Advanced therapeutic modalities like gene therapy and gene editing are increasingly being explored for HIV treatment, with several companies and institutions making notable strides.
CRISPR-Based Therapy Shows Safety and Temporary Viral Suppression
Excision BioTherapeutics' EBT-101, a CRISPR-based gene editing therapy, has shown promising initial results in a phase 1/2 trial (NCT05144386). The trial met its primary safety endpoint and secondary biodistribution/immunogenicity endpoint. Data presented at the American Society of Gene & Cell Therapy (ASGCT) 27th Annual Meeting indicated that the therapy was safely delivered, targeting HIV DNA reservoirs in human cells.
Principal investigator Rachel M. Presti, MD, PhD, Professor of Medicine, Washington University School of Medicine, St. Louis, stated, "Initial data from the EBT-101-001 trial provides important clinical evidence that a gene editing treatment modality can be safely delivered for targeting the HIV DNA reservoirs in human cells."
The trial reported no serious adverse events (AEs) related to the therapy. Among the five participants who received a single infusion of EBT-101, three temporarily stopped antiretroviral therapy but experienced viral rebound and had to restart treatment. Notably, one participant maintained viral suppression for 16 weeks post-treatment discontinuation.

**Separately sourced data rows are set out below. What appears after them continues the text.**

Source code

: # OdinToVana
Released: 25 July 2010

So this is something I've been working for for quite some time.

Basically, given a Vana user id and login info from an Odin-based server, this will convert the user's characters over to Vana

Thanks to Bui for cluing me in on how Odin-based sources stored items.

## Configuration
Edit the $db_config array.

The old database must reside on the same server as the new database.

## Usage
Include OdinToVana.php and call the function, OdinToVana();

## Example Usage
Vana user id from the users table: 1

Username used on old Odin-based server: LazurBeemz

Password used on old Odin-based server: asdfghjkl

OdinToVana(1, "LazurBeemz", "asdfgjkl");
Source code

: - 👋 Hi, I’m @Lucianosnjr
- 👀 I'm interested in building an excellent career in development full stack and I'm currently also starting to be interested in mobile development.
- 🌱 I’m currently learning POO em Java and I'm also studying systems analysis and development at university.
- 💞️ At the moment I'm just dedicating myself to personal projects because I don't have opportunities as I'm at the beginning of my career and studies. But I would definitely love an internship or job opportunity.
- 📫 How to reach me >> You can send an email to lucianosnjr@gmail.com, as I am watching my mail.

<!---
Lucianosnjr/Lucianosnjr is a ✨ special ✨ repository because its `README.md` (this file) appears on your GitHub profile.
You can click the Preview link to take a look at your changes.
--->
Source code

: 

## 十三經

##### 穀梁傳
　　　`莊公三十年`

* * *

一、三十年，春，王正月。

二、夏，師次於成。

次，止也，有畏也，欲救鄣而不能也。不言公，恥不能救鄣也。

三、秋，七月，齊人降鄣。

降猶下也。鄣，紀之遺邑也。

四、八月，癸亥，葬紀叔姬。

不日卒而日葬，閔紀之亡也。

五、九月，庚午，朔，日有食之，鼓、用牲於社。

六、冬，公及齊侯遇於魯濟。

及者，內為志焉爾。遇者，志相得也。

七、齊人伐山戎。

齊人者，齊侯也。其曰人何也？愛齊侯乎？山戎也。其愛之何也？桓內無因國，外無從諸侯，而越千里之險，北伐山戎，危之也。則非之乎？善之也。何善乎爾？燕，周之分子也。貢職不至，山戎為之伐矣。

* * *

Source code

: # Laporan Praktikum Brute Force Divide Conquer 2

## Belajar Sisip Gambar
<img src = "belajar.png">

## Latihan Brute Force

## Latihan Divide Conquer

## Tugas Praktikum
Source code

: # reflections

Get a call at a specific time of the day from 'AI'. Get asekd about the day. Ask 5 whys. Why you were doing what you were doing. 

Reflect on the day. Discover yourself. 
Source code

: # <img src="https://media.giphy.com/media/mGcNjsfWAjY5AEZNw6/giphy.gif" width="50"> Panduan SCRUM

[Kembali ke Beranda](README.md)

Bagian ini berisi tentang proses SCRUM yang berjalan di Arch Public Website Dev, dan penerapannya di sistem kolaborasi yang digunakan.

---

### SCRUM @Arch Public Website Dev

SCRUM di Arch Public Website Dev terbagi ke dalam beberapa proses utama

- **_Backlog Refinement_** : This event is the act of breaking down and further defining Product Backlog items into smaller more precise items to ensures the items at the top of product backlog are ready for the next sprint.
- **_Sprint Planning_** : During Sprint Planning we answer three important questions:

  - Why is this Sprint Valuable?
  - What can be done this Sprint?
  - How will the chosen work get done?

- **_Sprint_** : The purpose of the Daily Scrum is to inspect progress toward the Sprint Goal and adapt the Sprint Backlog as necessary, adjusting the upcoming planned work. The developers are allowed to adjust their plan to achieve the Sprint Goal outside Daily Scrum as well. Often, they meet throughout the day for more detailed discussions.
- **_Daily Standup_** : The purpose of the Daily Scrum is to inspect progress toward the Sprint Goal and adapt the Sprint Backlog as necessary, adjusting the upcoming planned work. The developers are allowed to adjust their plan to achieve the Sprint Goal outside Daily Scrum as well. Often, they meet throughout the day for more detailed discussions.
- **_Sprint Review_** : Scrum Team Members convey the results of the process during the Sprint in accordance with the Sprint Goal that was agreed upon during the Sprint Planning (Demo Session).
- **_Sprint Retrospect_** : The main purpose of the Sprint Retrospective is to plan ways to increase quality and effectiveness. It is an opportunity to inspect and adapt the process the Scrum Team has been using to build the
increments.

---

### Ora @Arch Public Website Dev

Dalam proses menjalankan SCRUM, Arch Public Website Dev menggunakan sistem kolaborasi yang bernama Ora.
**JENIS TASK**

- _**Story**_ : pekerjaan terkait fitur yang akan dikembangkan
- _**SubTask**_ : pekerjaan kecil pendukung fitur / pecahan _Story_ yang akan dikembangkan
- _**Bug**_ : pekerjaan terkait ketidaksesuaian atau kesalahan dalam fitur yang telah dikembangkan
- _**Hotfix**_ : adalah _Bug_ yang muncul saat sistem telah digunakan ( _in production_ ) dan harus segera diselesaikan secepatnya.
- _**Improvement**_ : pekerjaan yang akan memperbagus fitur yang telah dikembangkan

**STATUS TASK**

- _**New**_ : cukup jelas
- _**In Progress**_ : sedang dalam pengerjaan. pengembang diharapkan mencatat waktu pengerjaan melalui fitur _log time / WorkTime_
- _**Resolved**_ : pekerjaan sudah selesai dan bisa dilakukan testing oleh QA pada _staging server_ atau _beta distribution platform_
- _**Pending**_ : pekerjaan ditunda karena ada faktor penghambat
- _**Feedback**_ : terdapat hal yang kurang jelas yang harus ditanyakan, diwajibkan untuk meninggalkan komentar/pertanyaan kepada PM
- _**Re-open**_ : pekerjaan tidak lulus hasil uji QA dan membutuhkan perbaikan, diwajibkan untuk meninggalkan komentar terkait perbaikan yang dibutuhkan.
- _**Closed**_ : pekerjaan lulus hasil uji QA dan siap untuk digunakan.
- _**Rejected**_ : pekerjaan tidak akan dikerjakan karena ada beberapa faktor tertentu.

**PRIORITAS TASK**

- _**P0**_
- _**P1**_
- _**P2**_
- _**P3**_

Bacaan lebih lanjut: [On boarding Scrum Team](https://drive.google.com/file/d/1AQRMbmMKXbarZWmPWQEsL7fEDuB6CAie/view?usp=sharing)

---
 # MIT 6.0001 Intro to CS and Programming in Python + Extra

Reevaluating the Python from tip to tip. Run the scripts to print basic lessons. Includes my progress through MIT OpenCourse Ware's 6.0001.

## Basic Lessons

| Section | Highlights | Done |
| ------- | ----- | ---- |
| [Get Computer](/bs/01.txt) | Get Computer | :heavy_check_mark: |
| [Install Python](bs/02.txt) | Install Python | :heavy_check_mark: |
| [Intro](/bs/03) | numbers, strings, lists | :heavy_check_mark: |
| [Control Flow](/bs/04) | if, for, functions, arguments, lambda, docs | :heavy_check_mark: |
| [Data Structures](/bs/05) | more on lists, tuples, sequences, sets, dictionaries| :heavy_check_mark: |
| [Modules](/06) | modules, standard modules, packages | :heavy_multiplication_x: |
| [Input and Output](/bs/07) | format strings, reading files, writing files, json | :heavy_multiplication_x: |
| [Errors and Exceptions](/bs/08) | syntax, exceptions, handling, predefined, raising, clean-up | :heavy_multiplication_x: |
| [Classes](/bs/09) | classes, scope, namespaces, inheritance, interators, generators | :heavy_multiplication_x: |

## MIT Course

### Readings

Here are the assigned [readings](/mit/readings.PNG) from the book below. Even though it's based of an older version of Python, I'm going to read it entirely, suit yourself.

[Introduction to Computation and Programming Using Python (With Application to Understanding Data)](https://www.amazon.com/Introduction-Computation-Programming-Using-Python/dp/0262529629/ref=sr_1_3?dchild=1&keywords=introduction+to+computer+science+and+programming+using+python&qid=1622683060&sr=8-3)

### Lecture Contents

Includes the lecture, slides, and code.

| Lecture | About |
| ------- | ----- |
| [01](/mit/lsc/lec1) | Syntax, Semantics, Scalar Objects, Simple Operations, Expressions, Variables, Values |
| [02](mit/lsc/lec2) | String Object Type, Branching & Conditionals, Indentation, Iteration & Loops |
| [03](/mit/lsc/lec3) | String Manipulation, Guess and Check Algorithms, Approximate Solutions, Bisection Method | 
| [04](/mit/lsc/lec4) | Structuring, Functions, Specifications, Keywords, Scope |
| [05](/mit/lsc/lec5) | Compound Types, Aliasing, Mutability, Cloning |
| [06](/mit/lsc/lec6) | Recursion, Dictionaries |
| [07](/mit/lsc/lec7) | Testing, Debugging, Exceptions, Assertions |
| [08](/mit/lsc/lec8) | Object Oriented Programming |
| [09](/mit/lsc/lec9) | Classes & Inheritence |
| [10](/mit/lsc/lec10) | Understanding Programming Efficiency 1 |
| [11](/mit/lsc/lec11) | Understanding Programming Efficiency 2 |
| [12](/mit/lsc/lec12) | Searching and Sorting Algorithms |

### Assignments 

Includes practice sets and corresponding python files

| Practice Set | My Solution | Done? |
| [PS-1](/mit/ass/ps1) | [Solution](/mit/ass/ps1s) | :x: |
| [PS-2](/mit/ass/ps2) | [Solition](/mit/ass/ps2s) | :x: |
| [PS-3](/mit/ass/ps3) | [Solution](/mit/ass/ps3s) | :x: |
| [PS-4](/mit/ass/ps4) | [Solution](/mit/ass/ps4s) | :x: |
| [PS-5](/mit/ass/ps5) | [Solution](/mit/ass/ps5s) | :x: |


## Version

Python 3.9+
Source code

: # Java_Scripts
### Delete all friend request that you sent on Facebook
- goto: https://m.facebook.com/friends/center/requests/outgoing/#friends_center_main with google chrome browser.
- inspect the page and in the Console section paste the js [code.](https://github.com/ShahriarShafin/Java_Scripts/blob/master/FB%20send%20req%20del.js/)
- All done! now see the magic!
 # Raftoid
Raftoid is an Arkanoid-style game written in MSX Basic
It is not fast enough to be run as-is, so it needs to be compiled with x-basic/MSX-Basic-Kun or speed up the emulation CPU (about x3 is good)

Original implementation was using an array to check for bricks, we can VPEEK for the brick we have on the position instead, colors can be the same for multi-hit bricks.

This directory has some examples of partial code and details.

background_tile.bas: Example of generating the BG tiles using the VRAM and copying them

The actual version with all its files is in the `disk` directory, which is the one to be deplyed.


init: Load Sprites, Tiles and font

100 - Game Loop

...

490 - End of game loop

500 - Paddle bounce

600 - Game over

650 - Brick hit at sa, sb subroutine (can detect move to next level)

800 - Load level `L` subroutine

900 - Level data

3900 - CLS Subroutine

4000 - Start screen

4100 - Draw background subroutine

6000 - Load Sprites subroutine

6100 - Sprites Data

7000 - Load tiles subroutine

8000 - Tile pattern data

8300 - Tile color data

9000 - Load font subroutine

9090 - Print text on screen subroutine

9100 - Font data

Novel Gene Editing Approaches
At the ASGCT meeting, various novel gene editing approaches were discussed, including integrase-mediated programmable genomic integration, base editing for neurological disorders, and DNA polymerase editors. Janice Chen, PhD, cofounder and chief technology officer of Mammoth Biosciences, highlighted a clinical trial evaluating a multiplex CRISPR/Cas9 system for treating latent HIV.
Gene Therapy Targeting HIV-Specific Genes
AGT103-T, a gene therapy developed by American Gene Technologies and now under Addimmune, uses miRNA to block two HIV-specific genes: the CCR5 receptor and the regulatory TAT protein. The TAT protein facilitates the transcription of viral RNA into mRNA in the host cell.
Marcus Conant, MD, chief medical officer, Addimmune, discussed results from an early phase 1 trial (NCT04561258) involving seven patients, noting promising efficacy signals. This approach aims to suppress HIV by directly targeting viral components within the host cell.